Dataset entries
☆ ☆ ☆ ☆ ☆ ☆ ☆

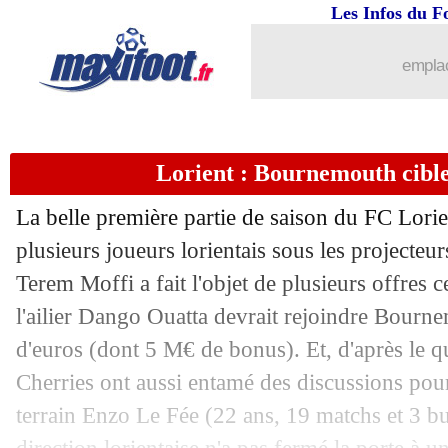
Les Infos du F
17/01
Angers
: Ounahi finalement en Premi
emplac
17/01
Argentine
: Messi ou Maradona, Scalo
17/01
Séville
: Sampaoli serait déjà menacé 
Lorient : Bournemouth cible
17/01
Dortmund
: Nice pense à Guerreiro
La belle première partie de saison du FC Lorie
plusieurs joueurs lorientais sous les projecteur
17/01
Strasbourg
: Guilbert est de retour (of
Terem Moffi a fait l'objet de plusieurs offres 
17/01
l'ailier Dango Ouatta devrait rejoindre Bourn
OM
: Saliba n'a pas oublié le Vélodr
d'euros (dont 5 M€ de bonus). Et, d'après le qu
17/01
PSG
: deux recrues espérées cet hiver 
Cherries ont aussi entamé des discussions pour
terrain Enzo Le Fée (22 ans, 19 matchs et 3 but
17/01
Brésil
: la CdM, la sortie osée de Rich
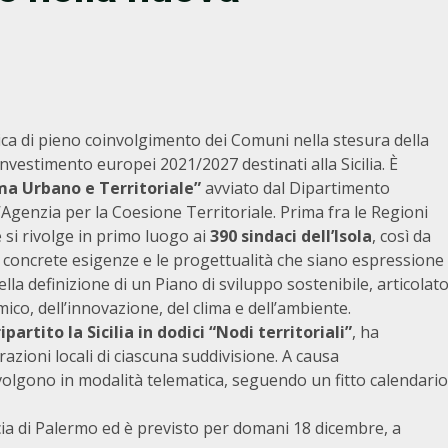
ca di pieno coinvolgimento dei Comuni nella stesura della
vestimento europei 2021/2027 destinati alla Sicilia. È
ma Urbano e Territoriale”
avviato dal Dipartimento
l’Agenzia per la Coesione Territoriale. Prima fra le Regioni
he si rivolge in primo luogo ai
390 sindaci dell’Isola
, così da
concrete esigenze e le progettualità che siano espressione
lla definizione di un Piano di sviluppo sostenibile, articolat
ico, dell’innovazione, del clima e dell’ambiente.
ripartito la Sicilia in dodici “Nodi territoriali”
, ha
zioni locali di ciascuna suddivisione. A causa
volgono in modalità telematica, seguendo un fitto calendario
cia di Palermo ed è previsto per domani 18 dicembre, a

☆ ☆ ☆ ☆ ☆ ☆ ☆

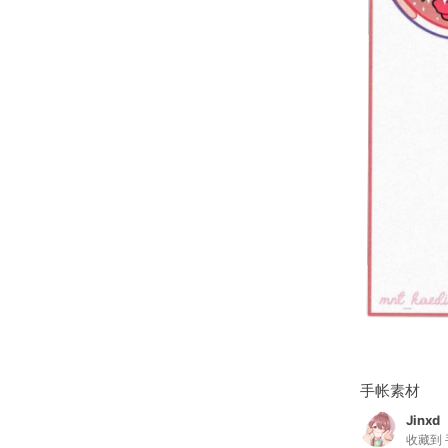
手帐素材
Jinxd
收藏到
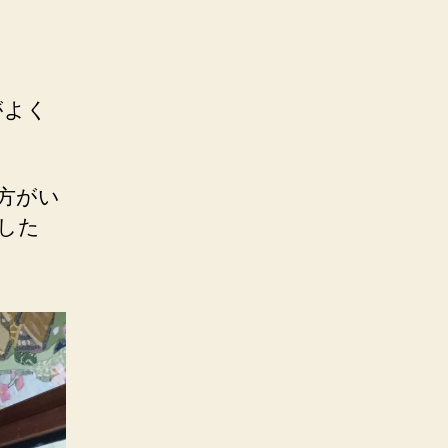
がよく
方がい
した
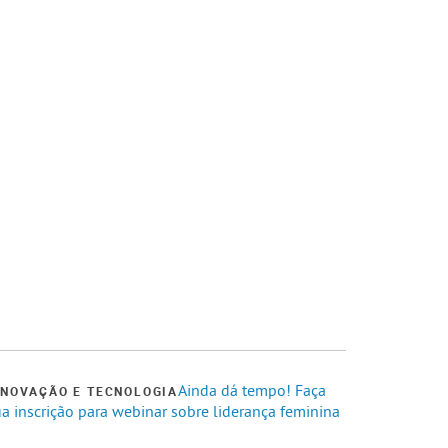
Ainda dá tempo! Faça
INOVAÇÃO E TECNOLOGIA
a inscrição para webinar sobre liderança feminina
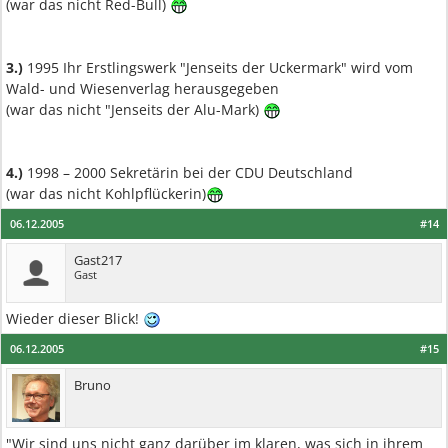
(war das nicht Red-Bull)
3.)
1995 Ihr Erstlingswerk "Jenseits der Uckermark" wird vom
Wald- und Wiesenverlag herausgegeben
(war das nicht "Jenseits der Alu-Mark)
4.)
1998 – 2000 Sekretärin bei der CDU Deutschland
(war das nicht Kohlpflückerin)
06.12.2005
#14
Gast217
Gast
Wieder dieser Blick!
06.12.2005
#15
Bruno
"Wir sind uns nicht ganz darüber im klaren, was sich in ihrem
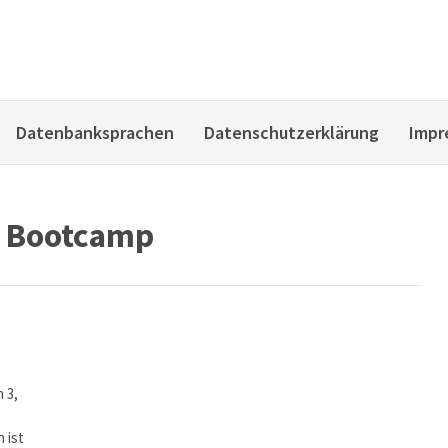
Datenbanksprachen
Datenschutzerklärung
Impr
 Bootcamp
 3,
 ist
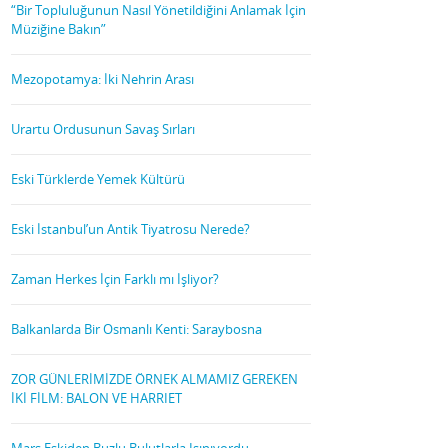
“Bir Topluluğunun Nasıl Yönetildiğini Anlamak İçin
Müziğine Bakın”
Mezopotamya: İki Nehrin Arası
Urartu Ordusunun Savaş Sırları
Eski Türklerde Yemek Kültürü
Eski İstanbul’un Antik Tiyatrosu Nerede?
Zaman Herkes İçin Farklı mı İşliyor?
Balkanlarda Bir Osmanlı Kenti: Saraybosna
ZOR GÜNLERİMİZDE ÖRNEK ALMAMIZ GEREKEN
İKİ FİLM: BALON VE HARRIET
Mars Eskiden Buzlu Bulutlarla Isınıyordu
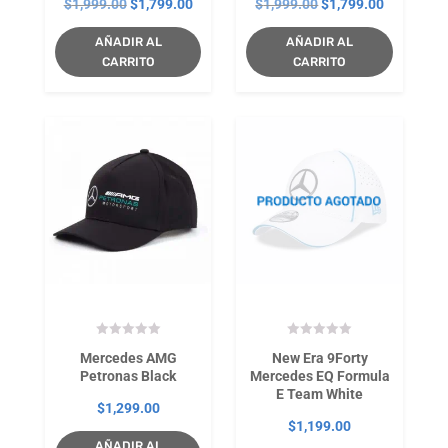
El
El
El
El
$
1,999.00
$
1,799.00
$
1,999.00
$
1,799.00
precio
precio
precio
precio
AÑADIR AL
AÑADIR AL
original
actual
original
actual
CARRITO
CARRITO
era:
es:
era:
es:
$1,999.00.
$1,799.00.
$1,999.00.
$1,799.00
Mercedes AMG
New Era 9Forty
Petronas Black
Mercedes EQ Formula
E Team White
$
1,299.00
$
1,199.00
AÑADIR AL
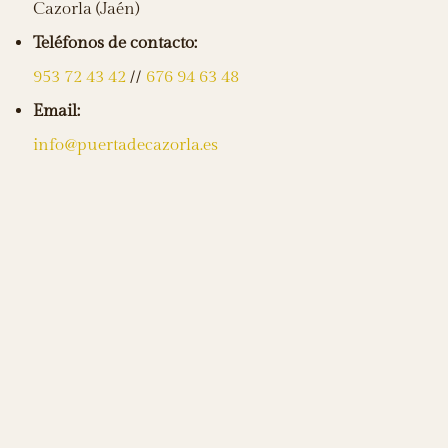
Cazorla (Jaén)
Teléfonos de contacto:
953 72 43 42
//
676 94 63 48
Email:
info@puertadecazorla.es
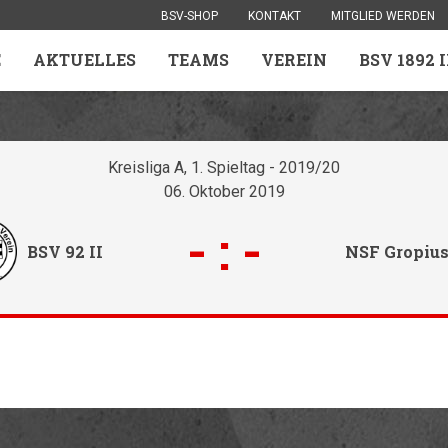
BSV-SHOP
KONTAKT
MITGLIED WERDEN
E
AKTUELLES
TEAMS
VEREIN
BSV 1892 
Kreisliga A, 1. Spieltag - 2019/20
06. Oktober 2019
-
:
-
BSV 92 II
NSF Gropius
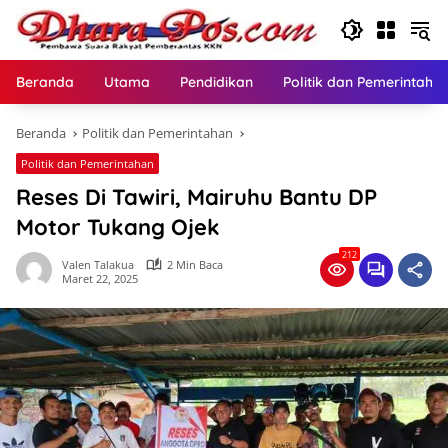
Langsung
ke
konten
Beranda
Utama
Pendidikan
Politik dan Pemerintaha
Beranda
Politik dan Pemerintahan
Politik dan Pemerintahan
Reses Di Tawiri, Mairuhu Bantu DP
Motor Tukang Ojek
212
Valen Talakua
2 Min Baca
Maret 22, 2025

☆ ☆ ☆ ☆ ☆ ☆ ☆

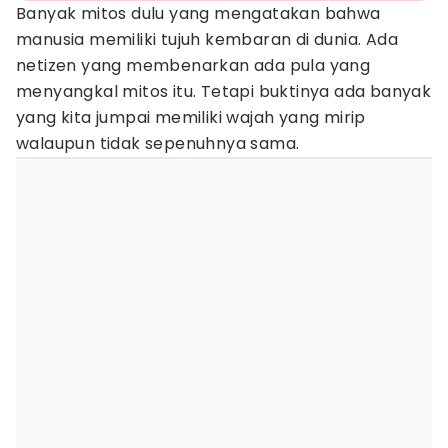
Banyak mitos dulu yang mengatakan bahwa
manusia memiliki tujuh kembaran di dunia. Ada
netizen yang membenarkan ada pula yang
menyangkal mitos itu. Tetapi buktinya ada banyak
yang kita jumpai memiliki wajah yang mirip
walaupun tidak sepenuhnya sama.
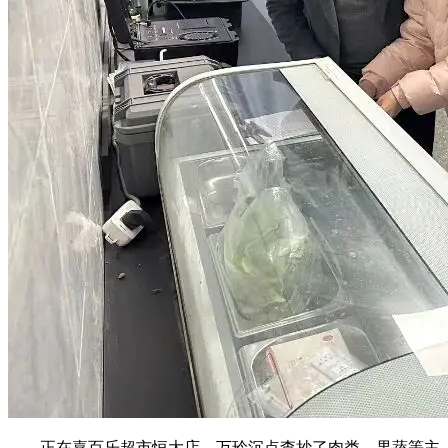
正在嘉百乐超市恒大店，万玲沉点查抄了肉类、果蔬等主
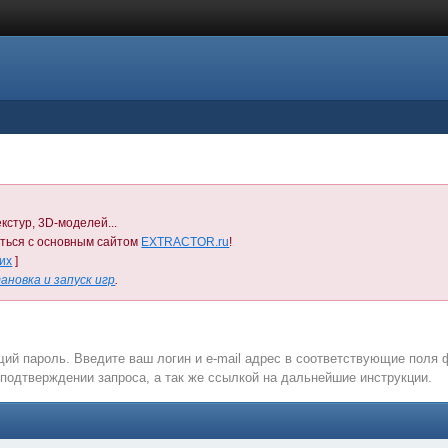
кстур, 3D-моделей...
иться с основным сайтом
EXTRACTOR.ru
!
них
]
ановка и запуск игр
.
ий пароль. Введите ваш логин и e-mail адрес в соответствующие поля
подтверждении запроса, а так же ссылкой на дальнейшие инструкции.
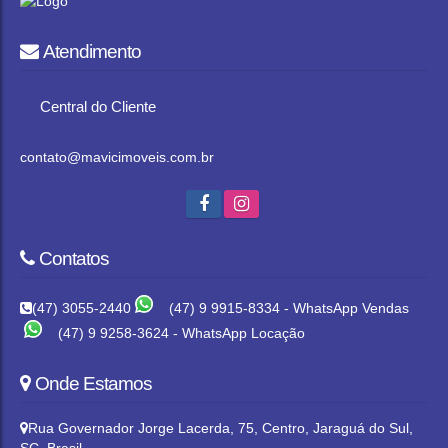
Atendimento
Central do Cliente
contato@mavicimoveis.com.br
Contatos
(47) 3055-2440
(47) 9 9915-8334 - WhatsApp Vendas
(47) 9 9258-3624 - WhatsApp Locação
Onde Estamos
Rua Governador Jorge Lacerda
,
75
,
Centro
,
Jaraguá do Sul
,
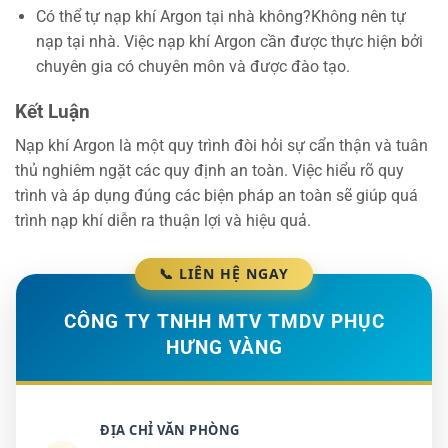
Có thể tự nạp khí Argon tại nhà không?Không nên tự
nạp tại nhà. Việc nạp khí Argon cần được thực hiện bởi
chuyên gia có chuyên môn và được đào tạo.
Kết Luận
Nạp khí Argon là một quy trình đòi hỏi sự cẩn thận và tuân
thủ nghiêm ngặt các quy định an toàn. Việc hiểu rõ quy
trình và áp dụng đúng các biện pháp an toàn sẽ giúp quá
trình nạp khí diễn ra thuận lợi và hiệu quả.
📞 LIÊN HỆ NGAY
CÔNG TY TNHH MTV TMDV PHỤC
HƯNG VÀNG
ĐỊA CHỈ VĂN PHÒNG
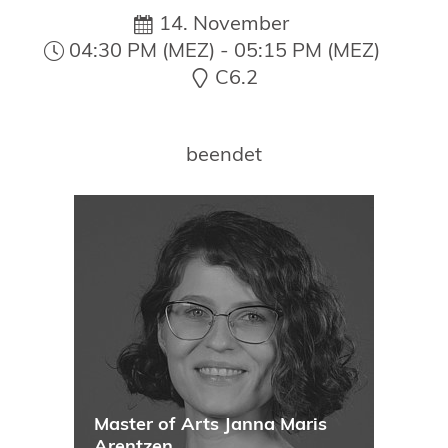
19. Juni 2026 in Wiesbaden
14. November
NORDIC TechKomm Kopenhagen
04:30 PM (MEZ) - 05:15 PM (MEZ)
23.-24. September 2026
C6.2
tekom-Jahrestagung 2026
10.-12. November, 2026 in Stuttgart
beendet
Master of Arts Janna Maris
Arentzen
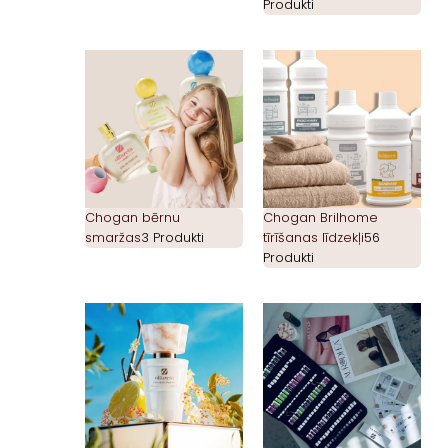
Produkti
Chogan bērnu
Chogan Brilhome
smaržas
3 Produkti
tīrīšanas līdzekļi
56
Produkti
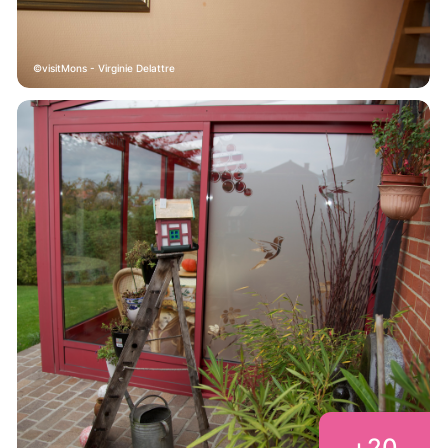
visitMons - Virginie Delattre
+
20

☆ ☆ ☆ ☆ ☆ ☆ ☆

Exercise instructions
Repeat word for word the part of the listing above that starts at the line containing "Banyak mitos dulu yang mengatakan bahwa" and ends at the line containing "正在嘉百乐超市恒大店，万玲沉点查抄了肉类、果蔬等主", with both of those lines included. Leave the pictures out of your answer.

Result of this task
Banyak mitos dulu yang mengatakan bahwa
manusia memiliki tujuh kembaran di dunia. Ada
netizen yang membenarkan ada pula yang
menyangkal mitos itu. Tetapi buktinya ada banyak
yang kita jumpai memiliki wajah yang mirip
walaupun tidak sepenuhnya sama.
正在嘉百乐超市恒大店，万玲沉点查抄了肉类、果蔬等主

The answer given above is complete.